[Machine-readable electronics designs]

↓

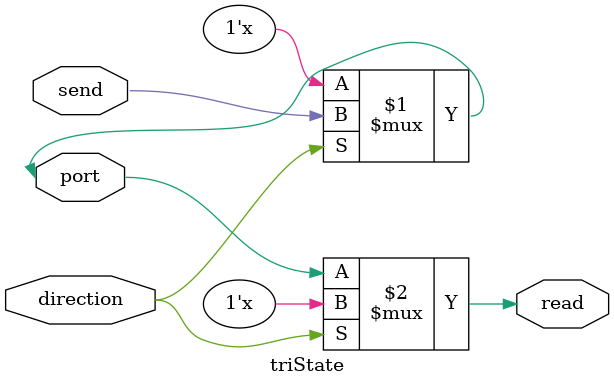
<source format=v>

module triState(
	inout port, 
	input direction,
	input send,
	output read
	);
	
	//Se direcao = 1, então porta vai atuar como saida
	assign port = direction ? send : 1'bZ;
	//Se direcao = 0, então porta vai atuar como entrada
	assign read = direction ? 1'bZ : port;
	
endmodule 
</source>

↑

[JOB]: Search the records for the word "porta", then list every line that has it.

[REPLY]:
	//Se direcao = 1, então porta vai atuar como saida
	//Se direcao = 0, então porta vai atuar como entrada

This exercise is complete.